Bell Labs being defunded by a deregulated/competetive AT&T was precisely what led to the attempted commercialization of Unix and the near death of what would eventually be called "open source", though. In history as it stands, we had GNU and Linux and all that we lost was a few years.
But it's easy to imagine a world where that didn't happen and BSD was just killed dead. So no OS X, no iOS, no Android, no ChromeOS, and the only vendor able to stand on its own is the one we all agree had the worst product.
Ironically the world where the Bell monopoly was left in place seems to me to be one where we're all stuck running Microsoft Windows on everything, no?
I mean, fine, there's nuance to everything but the idea that "well, open research isn't so important" seems frankly batshit to me.
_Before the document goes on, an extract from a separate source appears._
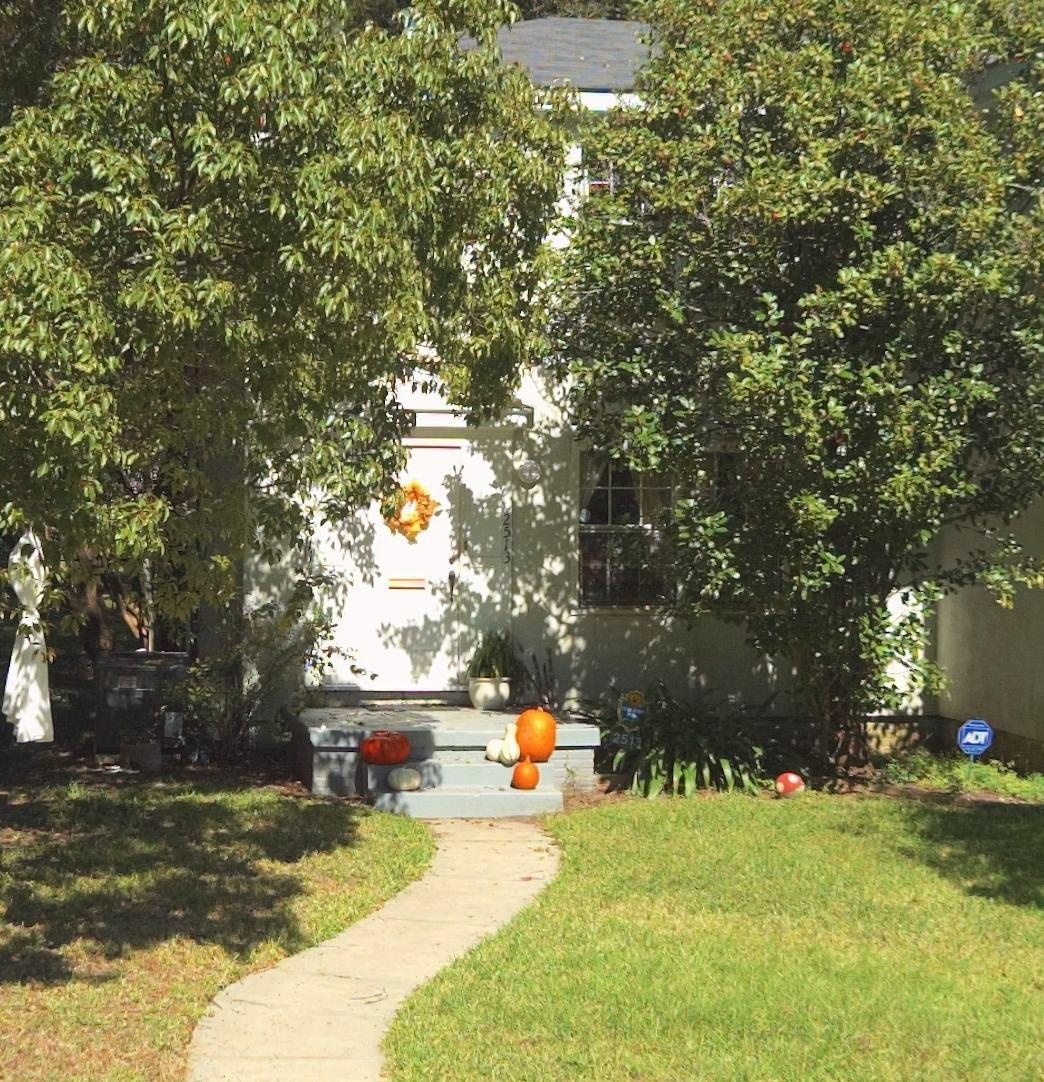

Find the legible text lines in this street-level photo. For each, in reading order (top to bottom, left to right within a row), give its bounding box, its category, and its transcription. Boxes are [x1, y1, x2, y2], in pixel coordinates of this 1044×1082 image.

Monopolies fall on their own all the time (Microsoft's did too!). You can't get stuff into the public space that wasn't ever there to begin with.
You’re making the assumption that only corporations can fund or perform basic research. But the transistor was actually the culmination of decades of research by materials scientists and physicists in university and other labs into semiconductors before anyone realized there were applications.
No, I'm making the observation that corporations do fund or perform basic research; and the straightforward inference that removing the incentive for them to do so is bad.
Is that wrong? Possibly. But if you're hanging your argument on the idea that the transistor would have been invented without Bell Labs (or BSD without AT&T's open research, which was my example), I think it's on you to provide the evidence.
>Monopolies fall on their own all the time (Microsoft's did too!)
What in the heck are you talking about??? After Microsoft was convicted, even though they never received any actual punishment, the were very internally cautions about any behaviors that could be perceived as monopolistic. This is like a total misinterpretation of what actually occurred on your part.
And yes, monopolies do fall, after very long periods of time. Some monopoly sitting around 25 years may not seem like much, but that's half an average persons working life.
You responded to a parenthetical. The point was about AT&T, not Microsoft. And yes, they effectively killed BSD, relenting only in the late 90's once it became clear that (post-Linux) there was little value left in Unix. In a different universe, they go to the mattresses with SysV against Windows NT and lose, and we have nothing.
Then AT&T was shut down and Bell Labs went away.
If we take your argument seriously then AT&T shouldn’t have been dismantled. But it was a good thing AT&T was dismantled. It helped lead to the modern internet.
By your logic all Rockefeller had to do in the early 20th century was set up a lab to do basic research and then Standard Oil wouldn’t have been broken up.
Monopolies should be broken up. This is true regardless of any basic research that they fund.